§ Task directions
When you reproduce the listing below, keep every entry exactly as written.

* * * * * * *

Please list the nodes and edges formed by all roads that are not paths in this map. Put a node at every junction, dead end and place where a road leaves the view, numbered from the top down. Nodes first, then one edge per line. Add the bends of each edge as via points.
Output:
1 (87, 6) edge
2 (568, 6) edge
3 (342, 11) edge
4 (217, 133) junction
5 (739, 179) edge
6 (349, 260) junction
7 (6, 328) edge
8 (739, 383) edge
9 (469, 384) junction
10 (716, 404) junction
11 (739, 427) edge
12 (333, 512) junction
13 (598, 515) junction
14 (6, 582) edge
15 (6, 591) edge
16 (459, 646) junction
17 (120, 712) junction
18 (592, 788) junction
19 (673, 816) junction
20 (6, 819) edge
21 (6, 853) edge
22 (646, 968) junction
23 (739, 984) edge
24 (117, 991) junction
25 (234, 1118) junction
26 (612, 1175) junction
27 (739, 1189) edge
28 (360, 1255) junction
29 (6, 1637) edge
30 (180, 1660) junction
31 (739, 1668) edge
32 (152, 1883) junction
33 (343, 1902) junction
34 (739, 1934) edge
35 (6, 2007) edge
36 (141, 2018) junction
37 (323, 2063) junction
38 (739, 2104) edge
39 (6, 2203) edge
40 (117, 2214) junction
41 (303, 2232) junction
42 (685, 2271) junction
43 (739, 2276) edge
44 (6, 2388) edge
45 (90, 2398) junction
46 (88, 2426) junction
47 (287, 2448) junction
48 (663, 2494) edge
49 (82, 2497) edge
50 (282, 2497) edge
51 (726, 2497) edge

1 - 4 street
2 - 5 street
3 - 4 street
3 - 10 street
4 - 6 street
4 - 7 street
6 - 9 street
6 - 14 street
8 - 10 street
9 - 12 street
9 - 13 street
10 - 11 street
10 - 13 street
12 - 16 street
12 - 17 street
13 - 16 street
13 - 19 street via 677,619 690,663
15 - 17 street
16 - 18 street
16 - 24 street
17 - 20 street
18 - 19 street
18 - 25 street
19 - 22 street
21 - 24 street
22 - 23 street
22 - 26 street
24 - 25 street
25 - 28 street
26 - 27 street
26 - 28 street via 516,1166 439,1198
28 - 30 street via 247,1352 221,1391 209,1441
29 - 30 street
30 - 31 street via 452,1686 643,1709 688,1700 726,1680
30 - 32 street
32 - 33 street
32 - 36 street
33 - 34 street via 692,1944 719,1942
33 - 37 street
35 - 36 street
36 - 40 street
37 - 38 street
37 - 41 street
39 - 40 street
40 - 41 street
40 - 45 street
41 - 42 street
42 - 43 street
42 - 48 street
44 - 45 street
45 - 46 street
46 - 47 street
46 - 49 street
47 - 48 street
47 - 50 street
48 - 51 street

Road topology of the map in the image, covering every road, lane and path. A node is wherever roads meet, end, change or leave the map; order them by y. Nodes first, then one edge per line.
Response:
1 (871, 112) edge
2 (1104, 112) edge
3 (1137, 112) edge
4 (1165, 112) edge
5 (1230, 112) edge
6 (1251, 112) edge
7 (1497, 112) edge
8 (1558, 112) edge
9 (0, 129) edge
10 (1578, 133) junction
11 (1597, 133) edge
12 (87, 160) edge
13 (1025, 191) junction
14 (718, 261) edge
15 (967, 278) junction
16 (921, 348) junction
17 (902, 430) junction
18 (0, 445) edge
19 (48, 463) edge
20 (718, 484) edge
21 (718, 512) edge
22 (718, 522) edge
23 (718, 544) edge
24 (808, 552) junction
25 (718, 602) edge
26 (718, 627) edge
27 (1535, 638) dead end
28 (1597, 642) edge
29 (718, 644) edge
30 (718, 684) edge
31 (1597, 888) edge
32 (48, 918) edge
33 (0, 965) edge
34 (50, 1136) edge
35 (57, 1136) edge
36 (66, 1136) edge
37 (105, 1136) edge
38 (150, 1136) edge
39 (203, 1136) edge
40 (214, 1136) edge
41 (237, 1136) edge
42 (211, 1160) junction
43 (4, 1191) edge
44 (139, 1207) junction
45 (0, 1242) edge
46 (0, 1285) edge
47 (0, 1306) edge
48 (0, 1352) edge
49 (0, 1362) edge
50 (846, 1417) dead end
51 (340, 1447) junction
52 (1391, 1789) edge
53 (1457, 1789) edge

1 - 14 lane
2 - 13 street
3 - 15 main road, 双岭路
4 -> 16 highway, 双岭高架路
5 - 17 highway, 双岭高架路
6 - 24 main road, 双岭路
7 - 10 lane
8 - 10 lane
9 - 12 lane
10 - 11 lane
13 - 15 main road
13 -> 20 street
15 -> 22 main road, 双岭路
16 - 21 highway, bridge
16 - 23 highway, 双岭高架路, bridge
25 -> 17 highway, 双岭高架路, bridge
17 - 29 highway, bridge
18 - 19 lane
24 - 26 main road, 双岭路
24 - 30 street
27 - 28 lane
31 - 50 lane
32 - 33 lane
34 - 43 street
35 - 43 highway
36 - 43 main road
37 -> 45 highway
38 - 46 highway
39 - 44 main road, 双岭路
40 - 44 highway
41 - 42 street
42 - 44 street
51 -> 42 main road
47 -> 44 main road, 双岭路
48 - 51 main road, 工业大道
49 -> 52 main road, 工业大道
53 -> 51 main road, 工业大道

* * * * * * *

§ Exercise solution
Please list the nodes and edges formed by all roads that are not paths in this map. Put a node at every junction, dead end and place where a road leaves the view, numbered from the top down. Nodes first, then one edge per line. Add the bends of each edge as via points.
Output:
1 (87, 6) edge
2 (568, 6) edge
3 (342, 11) edge
4 (217, 133) junction
5 (739, 179) edge
6 (349, 260) junction
7 (6, 328) edge
8 (739, 383) edge
9 (469, 384) junction
10 (716, 404) junction
11 (739, 427) edge
12 (333, 512) junction
13 (598, 515) junction
14 (6, 582) edge
15 (6, 591) edge
16 (459, 646) junction
17 (120, 712) junction
18 (592, 788) junction
19 (673, 816) junction
20 (6, 819) edge
21 (6, 853) edge
22 (646, 968) junction
23 (739, 984) edge
24 (117, 991) junction
25 (234, 1118) junction
26 (612, 1175) junction
27 (739, 1189) edge
28 (360, 1255) junction
29 (6, 1637) edge
30 (180, 1660) junction
31 (739, 1668) edge
32 (152, 1883) junction
33 (343, 1902) junction
34 (739, 1934) edge
35 (6, 2007) edge
36 (141, 2018) junction
37 (323, 2063) junction
38 (739, 2104) edge
39 (6, 2203) edge
40 (117, 2214) junction
41 (303, 2232) junction
42 (685, 2271) junction
43 (739, 2276) edge
44 (6, 2388) edge
45 (90, 2398) junction
46 (88, 2426) junction
47 (287, 2448) junction
48 (663, 2494) edge
49 (82, 2497) edge
50 (282, 2497) edge
51 (726, 2497) edge

1 - 4 street
2 - 5 street
3 - 4 street
3 - 10 street
4 - 6 street
4 - 7 street
6 - 9 street
6 - 14 street
8 - 10 street
9 - 12 street
9 - 13 street
10 - 11 street
10 - 13 street
12 - 16 street
12 - 17 street
13 - 16 street
13 - 19 street via 677,619 690,663
15 - 17 street
16 - 18 street
16 - 24 street
17 - 20 street
18 - 19 street
18 - 25 street
19 - 22 street
21 - 24 street
22 - 23 street
22 - 26 street
24 - 25 street
25 - 28 street
26 - 27 street
26 - 28 street via 516,1166 439,1198
28 - 30 street via 247,1352 221,1391 209,1441
29 - 30 street
30 - 31 street via 452,1686 643,1709 688,1700 726,1680
30 - 32 street
32 - 33 street
32 - 36 street
33 - 34 street via 692,1944 719,1942
33 - 37 street
35 - 36 street
36 - 40 street
37 - 38 street
37 - 41 street
39 - 40 street
40 - 41 street
40 - 45 street
41 - 42 street
42 - 43 street
42 - 48 street
44 - 45 street
45 - 46 street
46 - 47 street
46 - 49 street
47 - 48 street
47 - 50 street
48 - 51 street

Road topology of the map in the image, covering every road, lane and path. A node is wherever roads meet, end, change or leave the map; order them by y. Nodes first, then one edge per line.
Response:
1 (871, 112) edge
2 (1104, 112) edge
3 (1137, 112) edge
4 (1165, 112) edge
5 (1230, 112) edge
6 (1251, 112) edge
7 (1497, 112) edge
8 (1558, 112) edge
9 (0, 129) edge
10 (1578, 133) junction
11 (1597, 133) edge
12 (87, 160) edge
13 (1025, 191) junction
14 (718, 261) edge
15 (967, 278) junction
16 (921, 348) junction
17 (902, 430) junction
18 (0, 445) edge
19 (48, 463) edge
20 (718, 484) edge
21 (718, 512) edge
22 (718, 522) edge
23 (718, 544) edge
24 (808, 552) junction
25 (718, 602) edge
26 (718, 627) edge
27 (1535, 638) dead end
28 (1597, 642) edge
29 (718, 644) edge
30 (718, 684) edge
31 (1597, 888) edge
32 (48, 918) edge
33 (0, 965) edge
34 (50, 1136) edge
35 (57, 1136) edge
36 (66, 1136) edge
37 (105, 1136) edge
38 (150, 1136) edge
39 (203, 1136) edge
40 (214, 1136) edge
41 (237, 1136) edge
42 (211, 1160) junction
43 (4, 1191) edge
44 (139, 1207) junction
45 (0, 1242) edge
46 (0, 1285) edge
47 (0, 1306) edge
48 (0, 1352) edge
49 (0, 1362) edge
50 (846, 1417) dead end
51 (340, 1447) junction
52 (1391, 1789) edge
53 (1457, 1789) edge

1 - 14 lane
2 - 13 street
3 - 15 main road, 双岭路
4 -> 16 highway, 双岭高架路
5 - 17 highway, 双岭高架路
6 - 24 main road, 双岭路
7 - 10 lane
8 - 10 lane
9 - 12 lane
10 - 11 lane
13 - 15 main road
13 -> 20 street
15 -> 22 main road, 双岭路
16 - 21 highway, bridge
16 - 23 highway, 双岭高架路, bridge
25 -> 17 highway, 双岭高架路, bridge
17 - 29 highway, bridge
18 - 19 lane
24 - 26 main road, 双岭路
24 - 30 street
27 - 28 lane
31 - 50 lane
32 - 33 lane
34 - 43 street
35 - 43 highway
36 - 43 main road
37 -> 45 highway
38 - 46 highway
39 - 44 main road, 双岭路
40 - 44 highway
41 - 42 street
42 - 44 street
51 -> 42 main road
47 -> 44 main road, 双岭路
48 - 51 main road, 工业大道
49 -> 52 main road, 工业大道
53 -> 51 main road, 工业大道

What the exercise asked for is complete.